Yesterday on Facebook, local deejay Lin Brehmer of WXRT was taking suggestions for a list he was compiling of the saddest songs ever. I haven’t seen the final list, but the first song that came to mind for me was Bruce Springsteen’s “Stolen Car” from The River (1980):
She asked if I remembered the letters I wrote
When our love was young and bold
She said last night she read those letters
And they made her feel one hundred years old
And I’m driving a stolen car
On a pitch black night
And I’m telling myself I’m gonna be alright
But I ride by night and I travel in fear
That in this darkness I will disappear.
Yeah, that’s pretty … um … gloomy, eh?
Still, I can’t say it’s necessarily the saddest song ever. Scanning through my iTunes library, a few others occur to me … like the Replacements’ “Sadly Beautiful” from All Shook Down (1990).
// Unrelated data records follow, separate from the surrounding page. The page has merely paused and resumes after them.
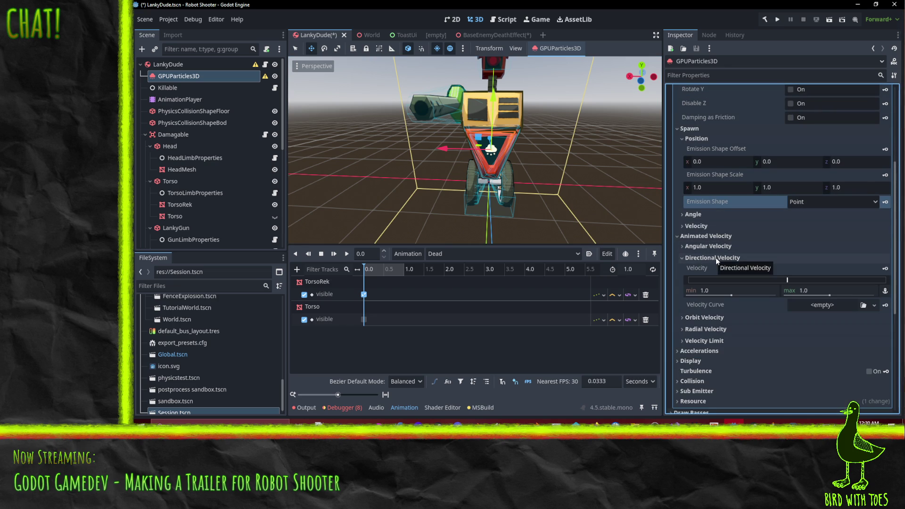
click(712, 259)
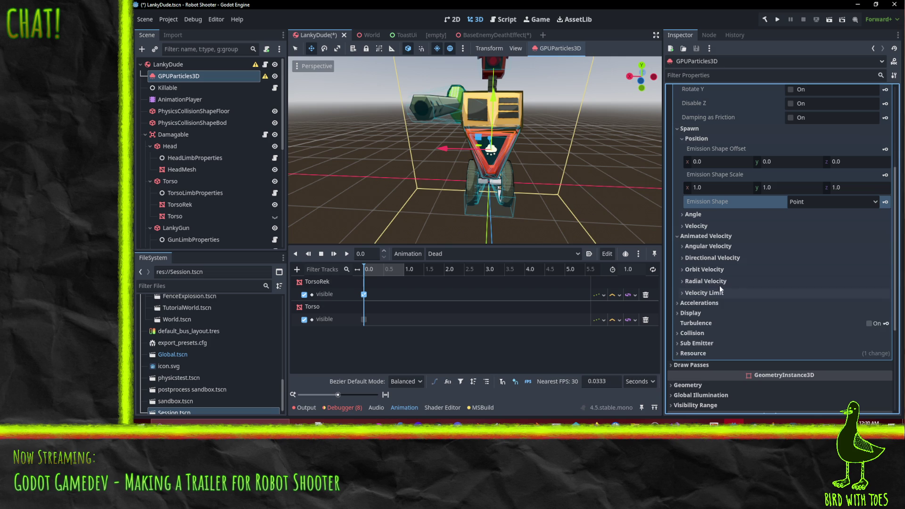
click(695, 236)
click(697, 247)
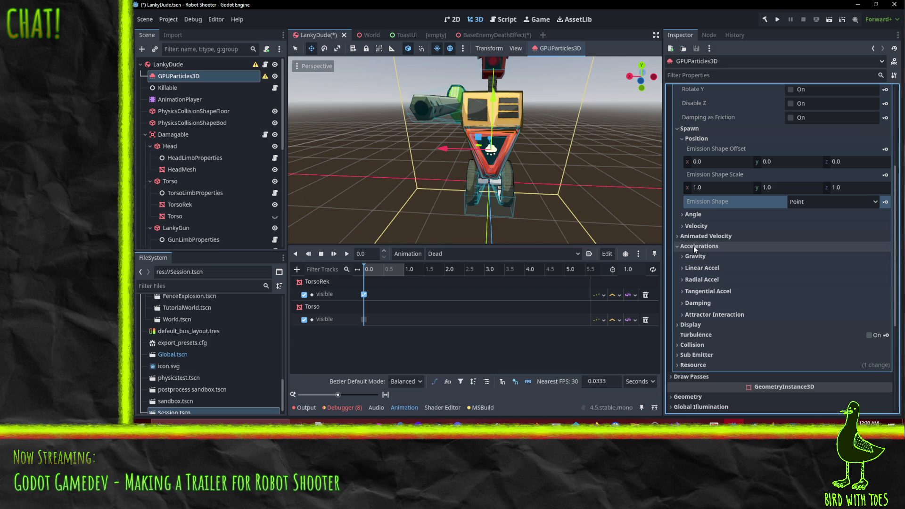
click(695, 256)
click(787, 283)
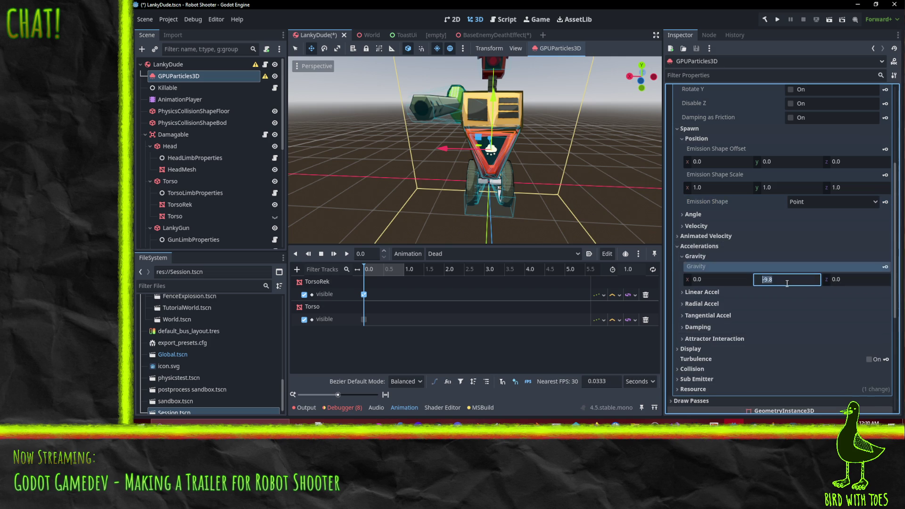
scroll(778, 283, down, 3)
Here’s Paul Westerberg performing “Sadly Beautiful” live in New York in 1996 (appropriately enough, because All Shook Down was really meant to be his first solo record, not the Replacements’ final LP):
Of course, “Straight to Hell” by the Clash would also fit the bill:
As railhead towns feel the steel mills’ rust
Water froze in the generation
Clear as winter ice
This is your paradise …
Another worthy selection: James Taylor’s “Fire and Rain,” a song about the death of a close friend and Taylor’s own struggles with drug addiction, which might be one of the most finely crafted pop songs ever written:
And since we’re wandering all over the map, genre-wise, I’ll just go ahead and throw this out: Vince Gill’s “Go Rest High On That Mountain,” easily the saddest country/bluegrass song ever written:
Here’s another version, featuring Ricky Scaggs and Urbana, Illinois’ own Alison Krauss. (Religious implications aside, having lost two brothers I know whereof he speaks.)
Anyway, speaking of country/bluegrass/folk/etc., John Prine’s “Paradise” earns an honorable mention. This a live version from 1982 featuring Vince Gill and Marty Stuart that captures the song’s wistfulness and sense of loss:
And the Pogues’ “Streets of Sorrow/Birmingham Six” would certainly make my list:
You’ll be counting years
First five then ten
Growing old in a lonely hell
Round the yard and the stinking cell
From wall to wall, and back again …
You can’t have a list of the saddest songs of all time without at least one reference to The Old Sod, now can you?
Finally, I can’t overlook “No Woman No Cry” by the great Bob Marley (though it’s hard to think of reggae as “sad” …):
Anyway, I’m sure I’m missing all sorts of obvious choices, but that’s what I came up with off the top of my head. Feel free to make suggestions in the comments section …
UPDATE: So, my sister Joan alerted me to the fact that Lin Brehmer has now posted his list of “The Rock and Roll Generation’s Ten Saddest Songs,” and I note that Mr. Brehmer, my erstwhile Best Friend In The Whole World (as he likes to say to all of his listeners), did not take my suggestion and include “Stolen Car.” I still say the lyric about a guy’s wife reading his old love letters and them making her “feel one hundred years old” is, maybe, the saddest lyric I’ve ever heard, but whatev.
On the other hand, he has some excellent selections. I can’t believe I overlooked Warren Zevon’s “Keep Me In Your Heart,” although Bruce Springsteen’s cover of “My Ride’s Here” is nearly as poignant. It’s hard to top a song written by a guy who knows he’s dying and doesn’t want you to forget him, though. I also forgot about the Cure’s “Pictures of You,” which Lin lists at No. 5. Here’s a pro-tip. If your brother dies and you’re asked to find pictures of him for his wake: Do not listen to the Cure’s Disintegration while you’re doing it. Because “Pictures of You” will come on, and you will die. Trust me. I know this to be true.
So, there’s that.
But I still would’ve included “Stolen Car.”